According to the available evidence, whey protein reduces blood glucose through insulin-dependent and insulin-independent mechanisms (Akhavan et al., 2014). Although not fully determined, whey protein consumption seems to either directly or indirectly increase postprandial insulin (Floyd et al., 1966). Due to rapid digestion and high solubility of whey protein, plasma amino acids specifically leucine, isoleucine, and valine, rapidly increase (Pal and Radavelli‐Bagatini, 2013) and directly induce the insulinotropic/β-cell-stimulating effects (Bosscher et al., 2009). In addition, amino acids and bioactive peptides obtained from gastrointestinal digestion of whey protein stimulate L cell activity enhance their proliferation, and secrete GLP-1 and other incretin hormones (Jakubowicz and Froy, 2013). Also, whey protein may serve as an endogenous inhibitor of dipeptidyl peptidase-4 in the intestine, and as a result, prevent the local GLP-1 degradation after its release from the enteroendocrine cells (Jakubowicz and Froy, 2013, Power-Grant et al., 2015).

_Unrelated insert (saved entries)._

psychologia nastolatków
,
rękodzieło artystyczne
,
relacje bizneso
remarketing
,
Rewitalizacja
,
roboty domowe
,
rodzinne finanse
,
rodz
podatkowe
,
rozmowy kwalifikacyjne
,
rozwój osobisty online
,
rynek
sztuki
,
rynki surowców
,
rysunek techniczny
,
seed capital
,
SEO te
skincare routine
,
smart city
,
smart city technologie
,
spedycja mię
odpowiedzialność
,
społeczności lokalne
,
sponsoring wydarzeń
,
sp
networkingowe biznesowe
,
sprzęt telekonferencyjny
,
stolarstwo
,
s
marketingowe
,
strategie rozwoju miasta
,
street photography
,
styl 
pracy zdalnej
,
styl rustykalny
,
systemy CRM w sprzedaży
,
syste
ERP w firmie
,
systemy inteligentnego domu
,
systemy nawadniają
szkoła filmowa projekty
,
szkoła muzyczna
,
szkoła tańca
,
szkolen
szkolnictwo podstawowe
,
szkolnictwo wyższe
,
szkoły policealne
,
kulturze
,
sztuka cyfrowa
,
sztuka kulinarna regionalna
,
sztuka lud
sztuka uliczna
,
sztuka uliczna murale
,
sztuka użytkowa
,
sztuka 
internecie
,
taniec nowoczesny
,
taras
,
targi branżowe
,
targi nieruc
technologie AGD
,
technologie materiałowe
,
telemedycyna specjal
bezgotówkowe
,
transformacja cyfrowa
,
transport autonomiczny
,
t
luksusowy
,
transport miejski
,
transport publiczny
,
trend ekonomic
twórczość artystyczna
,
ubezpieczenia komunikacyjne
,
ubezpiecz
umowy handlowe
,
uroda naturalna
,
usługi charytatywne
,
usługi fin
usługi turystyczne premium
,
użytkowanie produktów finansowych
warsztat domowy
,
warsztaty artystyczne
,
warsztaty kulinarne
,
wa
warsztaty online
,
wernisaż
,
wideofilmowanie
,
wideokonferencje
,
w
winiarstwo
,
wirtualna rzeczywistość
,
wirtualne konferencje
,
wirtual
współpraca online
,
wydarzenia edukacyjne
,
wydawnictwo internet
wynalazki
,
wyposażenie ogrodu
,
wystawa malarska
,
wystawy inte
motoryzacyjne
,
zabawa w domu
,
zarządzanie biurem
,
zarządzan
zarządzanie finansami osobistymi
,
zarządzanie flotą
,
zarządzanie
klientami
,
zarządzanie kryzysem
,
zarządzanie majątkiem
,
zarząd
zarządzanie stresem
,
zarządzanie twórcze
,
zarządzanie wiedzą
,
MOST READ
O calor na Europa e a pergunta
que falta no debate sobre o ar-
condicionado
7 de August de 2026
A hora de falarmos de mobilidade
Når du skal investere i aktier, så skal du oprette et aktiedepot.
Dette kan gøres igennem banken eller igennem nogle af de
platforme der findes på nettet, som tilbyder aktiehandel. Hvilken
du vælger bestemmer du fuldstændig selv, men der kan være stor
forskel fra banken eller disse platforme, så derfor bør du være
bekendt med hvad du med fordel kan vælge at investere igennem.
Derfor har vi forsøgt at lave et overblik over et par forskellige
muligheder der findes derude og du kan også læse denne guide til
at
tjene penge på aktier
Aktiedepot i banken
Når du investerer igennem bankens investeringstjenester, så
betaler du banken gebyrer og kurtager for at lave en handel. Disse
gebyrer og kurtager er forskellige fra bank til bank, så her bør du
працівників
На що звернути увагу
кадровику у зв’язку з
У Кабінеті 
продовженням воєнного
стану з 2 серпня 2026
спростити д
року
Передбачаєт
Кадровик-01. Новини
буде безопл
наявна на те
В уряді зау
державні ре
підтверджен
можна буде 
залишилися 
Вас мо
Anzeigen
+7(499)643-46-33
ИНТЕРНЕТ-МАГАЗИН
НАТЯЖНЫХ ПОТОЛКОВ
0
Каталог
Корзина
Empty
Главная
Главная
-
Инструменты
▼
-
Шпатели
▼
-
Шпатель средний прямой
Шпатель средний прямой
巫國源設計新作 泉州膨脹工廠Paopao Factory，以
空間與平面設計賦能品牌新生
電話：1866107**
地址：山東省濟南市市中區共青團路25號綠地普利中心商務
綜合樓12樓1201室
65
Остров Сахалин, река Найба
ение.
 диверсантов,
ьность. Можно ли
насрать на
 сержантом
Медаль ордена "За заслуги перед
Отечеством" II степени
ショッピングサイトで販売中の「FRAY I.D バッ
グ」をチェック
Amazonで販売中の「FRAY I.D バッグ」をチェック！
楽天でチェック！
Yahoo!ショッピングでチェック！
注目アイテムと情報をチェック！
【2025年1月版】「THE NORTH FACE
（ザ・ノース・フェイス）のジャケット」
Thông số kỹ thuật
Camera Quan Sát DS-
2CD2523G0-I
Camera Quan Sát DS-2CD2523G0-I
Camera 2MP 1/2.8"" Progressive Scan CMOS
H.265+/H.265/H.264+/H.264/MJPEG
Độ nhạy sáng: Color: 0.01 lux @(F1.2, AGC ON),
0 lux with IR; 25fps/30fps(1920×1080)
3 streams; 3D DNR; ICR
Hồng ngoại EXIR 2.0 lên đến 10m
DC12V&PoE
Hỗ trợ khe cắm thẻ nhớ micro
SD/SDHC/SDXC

In addition, whey protein and its digested peptides and amino acids, increase glucose uptake by an enhancement in the Akt phosphorylation in the muscle cells, and finally, the GLUT4 transmission to the plasma membrane. Furthermore, Whey protein intake decreases PPG through an insulin-independent reduction in the speed of gastric emptying (Marathe et al., 2013).
Nevertheless, Smedegaard et al investigated the effect of pre-meal iso-nitrogenous amounts of whey protein isolate and β-lactoglobulin (the main component of whey protein) in T2DM patients on postprandial level of insulin and glucagon that were increased after intake of β-lactoglobulin compared with the whey protein isolate (Smedegaard et al., 2021). Some components of whey protein could stimulate glucagon secretion along with insulin secretion, which should be considered in future studies.